Ikrum obeyed. The lady’s healer moved in to pierce his left nostril and thread the brass ring with its garnet pendant into the opening. Only Ikrum got his piercing and nose ring from a healer. The other Vipers got theirs from Ikrum, who added the ring supplied by the lady and a dab of ointment that both cleaned the hole and stopped its ache.

The lady did not end her interest in the Vipers with presents of jewelry. Time after time the mute came to their den with her gifts: tunics, clean and in good condition, trousers or leggings, skirts, slippers, knives, food, coins for the hammam. Clean, wearing better clothes, the Vipers could enter the Grand Bazaar and Golden House in ones and twos, spying out targets for theft and taking them as they left the souks at night. Looking more prosperous, they were hired to deliver more messages and packages, which let them scout homes and shops to rob once the residents had forgotten the messenger boy or girl with the nose ring.

He’d thought for weeks she would tire of them eventually, until he realized the opposite was happening. The more reports he brought to her of successful thefts and robberies, of the small enlargements to their territory just south of Golden House, of fights they’d won, the greater her fascination. Her reactions to their setbacks grew more heated, as if disrespect of the Vipers was disrespect of her.

Ikrum sighed now, and scuffed the courtyard tiles with his foot. He was never sure if he was glad the lady had taken them up. The sister of the Gate Lords’ tesku was still forbidden to him. Viper life was more dangerous. Sometimes the lady frightened him.

And weren’t the tiles blue yesterday? Today they were red. Uneasy, he spat on his hand to rid himself of unpleasant ideas, then carefully wiped his palm inside his trouser pockets. The lady did not like it when Vipers spat.

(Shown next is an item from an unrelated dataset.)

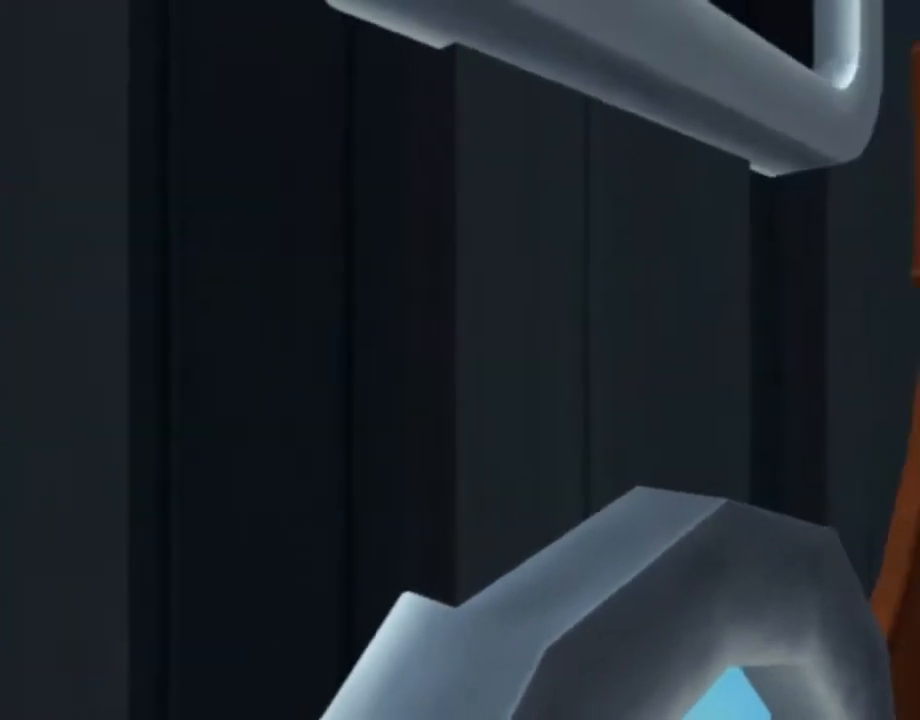
{"buttons": ["L1", "DPAD_RIGHT"], "left_stick": "center", "right_stick": "center", "events": []}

“Ikrum, you are early,” she said, walking out into the sun. “I hope you have no disasters to report.” She sat on her couch gracefully, veils floating cloudlike around her. Her skirts, sari, and head veil were dull gold today, her short blouse a pale orange. Ikrum went to his knees, then lowered his forehead until he was a hair above the red tiles. For some reason he didn’t want them touching his face.

From here he could see that gilt designs were pressed into the leather of her slippers. A heavy gold ring cupped one of her ankles. She wore bracelets, too, heavy earrings, and a chain hung with canary diamonds between her nose and left ear. Why did she care about their thefts, when she wore more jewels than they might ever steal?

She reminded him of a goddess’s golden statue - not Lailan of the Rivers and Rain, who was draped in blue and green and whose kindness shone form her face, but some eknub goddess, some distant queen of the skies. How could he worship and hate her at the same time? Ikrum wondered feverishly. Was it possible to feel two different emotions for someone? Fear and hate he knew, or he’d thought he’d known them before meeting her. But worship, admiration … Orlana accused him of being in love with the lady, but the thought made his skin creep. He wondered if her husbands - she’d had two - had died of natural causes. His private nightmare was that she had bitten their heads off while embracing them.

She left him with his forehead to the ground, waiting for her maid to arrange the cushions at her back and to pour her a cup of wine. Once the maid had crossed the garden to a point where she could see if her mistress wanted her but could not hear, the lady ordered, “Report.”